I remember speeding down an empty FDR drive with a police van motorcade a few days later to deliver food to police headquarters. My heart aches to this day with the vivid memory of seeing the command center personnel tabulating victims. I will never forget standing on the still-smoldering ground zero, that had tragically become a sacred place, as I silently recited the Kaddish prayer for all those lost, regardless of race or religion.
The Jewish High Holidays came soon after 9/11 and our congregation was shell-shocked. Security measures were quickly instituted by civilians with no military background, myself included, as chairman of the High Holiday committee. We used large SUVs to block entrances, hired security guards and communicated on walkie talkies even during Rosh Hashanah and Yom Kippur prayers. We came together to weep and pray for those lost, and to honor the heroes who selflessly saved lives.
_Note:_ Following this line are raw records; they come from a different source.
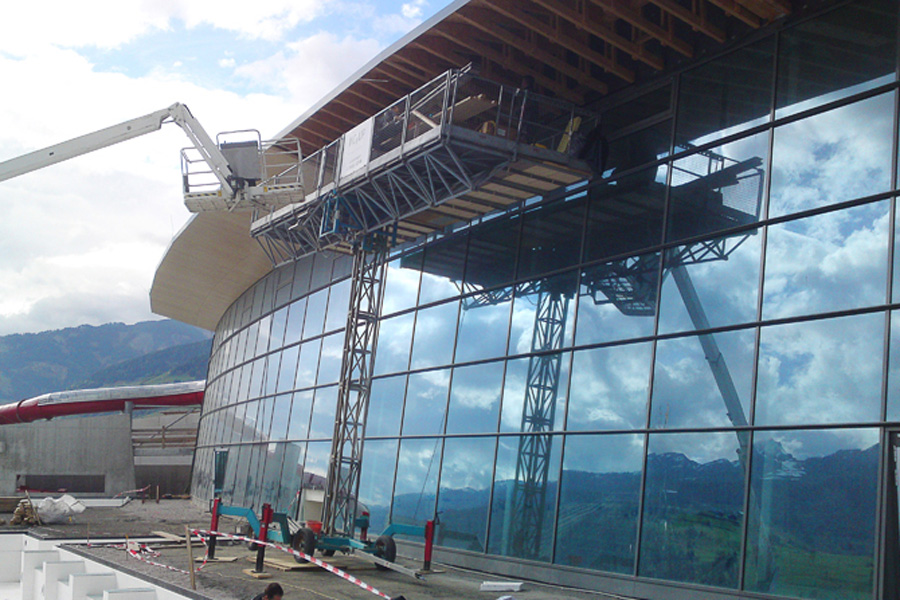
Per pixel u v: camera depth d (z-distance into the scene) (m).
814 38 13.98
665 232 15.81
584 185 17.92
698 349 14.55
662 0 14.98
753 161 14.52
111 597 12.88
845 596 11.53
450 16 16.94
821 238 13.12
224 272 37.69
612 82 17.97
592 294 17.02
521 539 17.02
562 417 16.89
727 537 13.23
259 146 21.44
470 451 19.09
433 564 18.70
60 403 56.34
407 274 23.34
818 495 12.19
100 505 39.25
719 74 15.56
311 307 29.88
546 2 15.59
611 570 14.95
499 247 19.97
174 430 61.75
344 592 13.47
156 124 21.20
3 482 52.31
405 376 22.22
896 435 11.48
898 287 11.94
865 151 12.83
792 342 13.11
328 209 20.45
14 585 19.33
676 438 14.48
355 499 19.83
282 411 30.41
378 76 20.17
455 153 16.66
The memory of those lost 21 years ago and the heroic sacrifices of so many has become etched in who we are today. We must never allow extremists to export their vile hate to our shores. The Iranian regime provided support for al Qaeda then, as it does today for terror groups around the world. The regime’s “constitution” calls for exporting its revolution and warped ideology to all corners of the Earth. The Iranian regime is responsible for countless deaths, including hundreds of Americans since 9/11, directly and through its puppet militias in Iraq, Syria, Lebanon, Gaza, Yemen and elsewhere.
In the days following 9/11, people around the world held candlelight vigils in solidarity with the people of the United States. We must remain vigilant and stand with our allies around the world who are fighting the same extremism and terror today. Let’s prove that the 9/11 attackers and their handlers succeeded in only one thing - uniting us.